# Installing Mac OSX...on a Mac :-/



## AsphyxiA (Jan 27, 2007)

'kay, i know this sounds really stupid but i need some help. so i ve tried to install a new version of Mac OS X on my friends powerbook. problem is, it wont load!  1st i reboot then i press c.  I can hear the dvd drive running but it still loads into the OS. Then i try to boot from within Mac OSX, it then asks for administrator permissions then reboots. Then it trys to boot to disk BUT it get this mac face icon and a question mark then it boots into the OS.


----------



## Wile E (Feb 8, 2007)

Sorry for the late reply. Did you get it figured out? If not, How old is the powerbook? Are you 100% positive that it reads DVDs, many of the older ones came with a cd burner only. Do you have another Mac available? I have an idea, but you need another Mac for it.


----------



## AsphyxiA (Feb 9, 2007)

i know it has a dvd burner because we burned a ton of pics to dvd.


----------



## AsphyxiA (Feb 9, 2007)

i know it has a G4 processor, a GB of RAM, and a 100GB hard drive.  Thats about as much info as i know about it.  I know it has a very large monitor, it seems like one of the higher end lappys.


----------



## Wile E (Feb 9, 2007)

Scratched, dirty, or just plain bad disk will cause that problem as well. Did you test the disk on anything else?


----------



## ktr (Feb 9, 2007)

usually you have hold down c for a while till the apple logo with a processing ring around it pops up.


----------



## AsphyxiA (Feb 9, 2007)

yeah i did hold down c, thats what i get when i do hold down c. when i don't, it just boots back into the current install, or trys at least


----------



## AsphyxiA (Feb 9, 2007)

Wile E said:


> Scratched, dirty, or just plain bad disk will cause that problem as well. Did you test the disk on anything else?

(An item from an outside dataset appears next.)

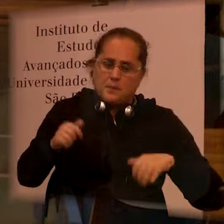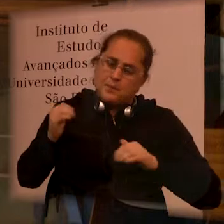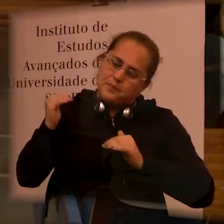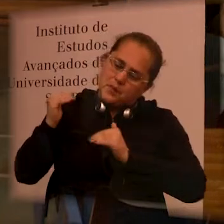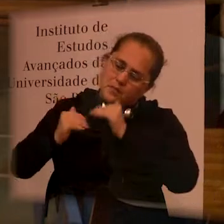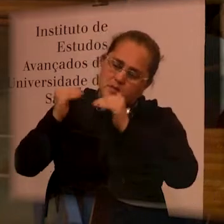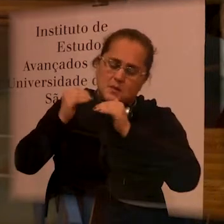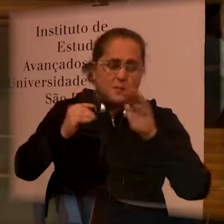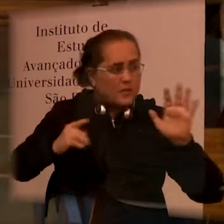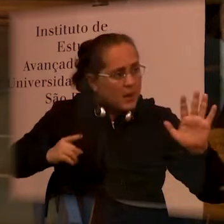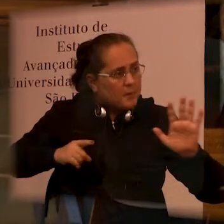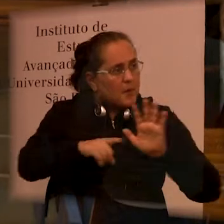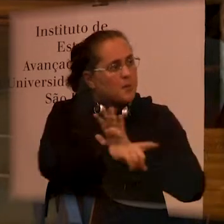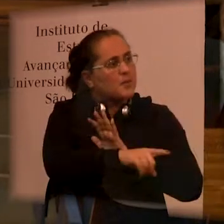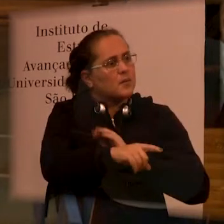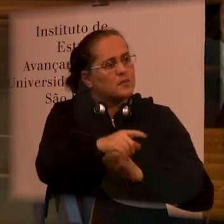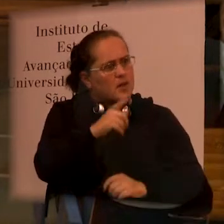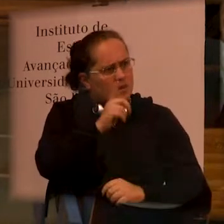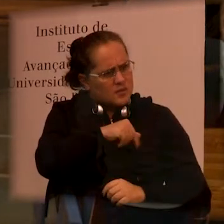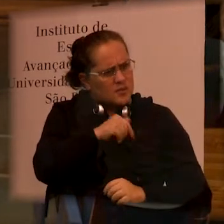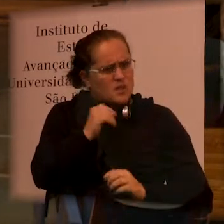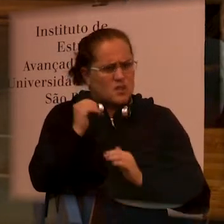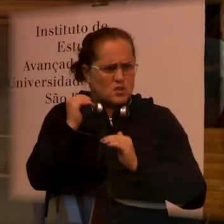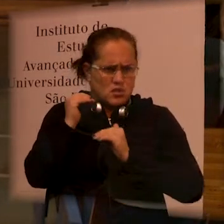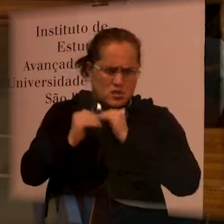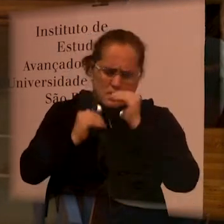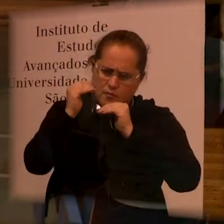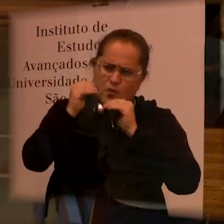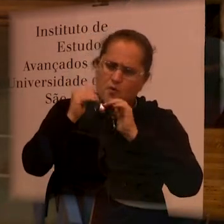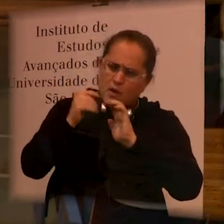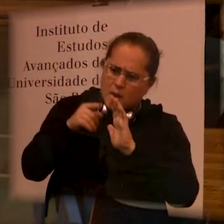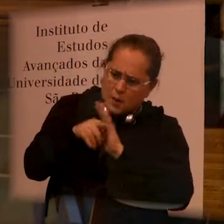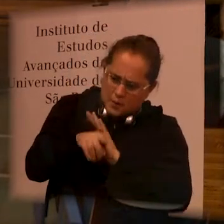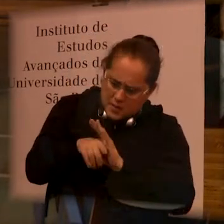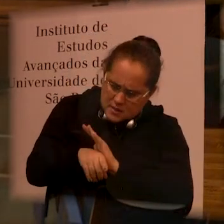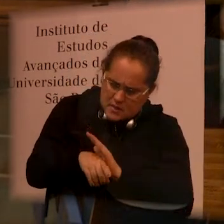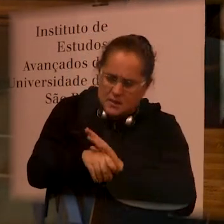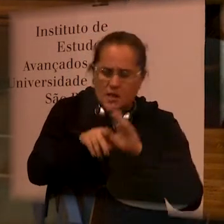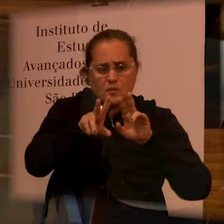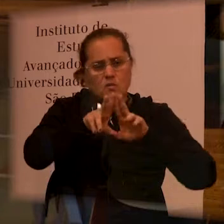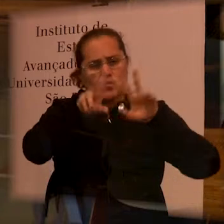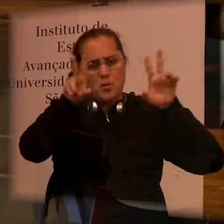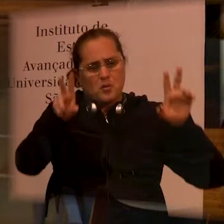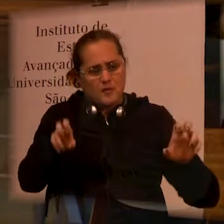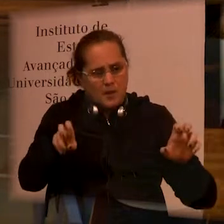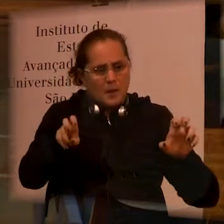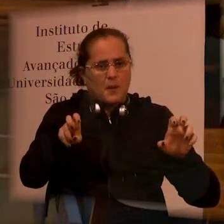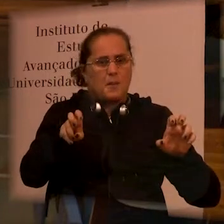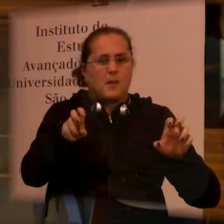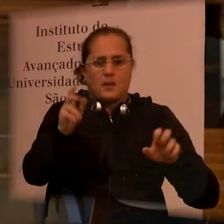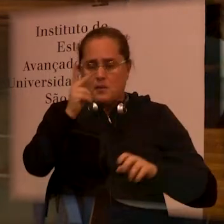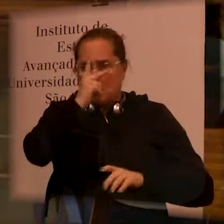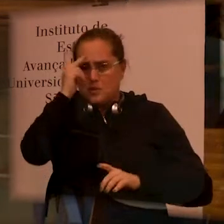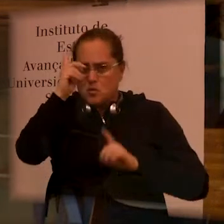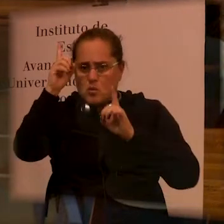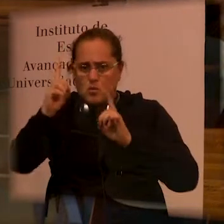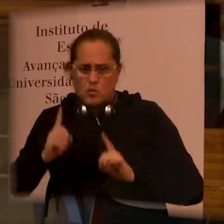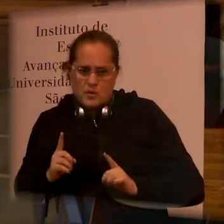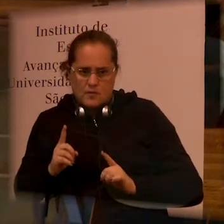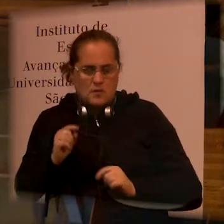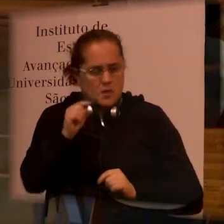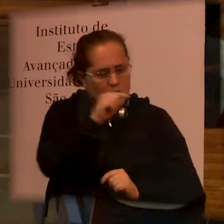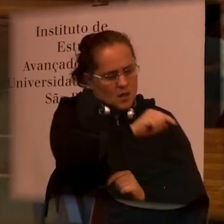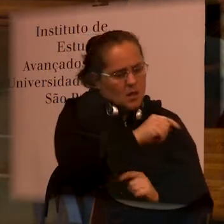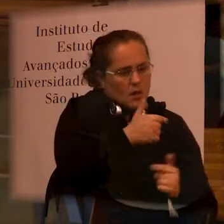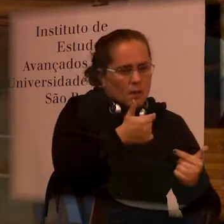we still are going on. But my question is if you are developing some kind of research of this, of this person,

mounted it within OSX, tried to reboot from disk, no luck though


----------



## Wile E (Feb 9, 2007)

Sounds like a bad disk to me or it could be a dirty dvd drive. Could try cleaning it out with one of those laser cleaning disks, or a can of air.


----------



## ktr (Feb 9, 2007)

try holding down c right before the apple boot sound...


----------



## Wile E (Feb 9, 2007)

You could alternatively hold the option key at boot up, it will take you to the os selection screen. It should show both the hard drive and dvd as bootable. If the dvd doesn't show, then you know it's either a problem with the dvd or the dvd drive. Make sure you press it before the start up chime and continue to hold option until the os selection screen shows up.


----------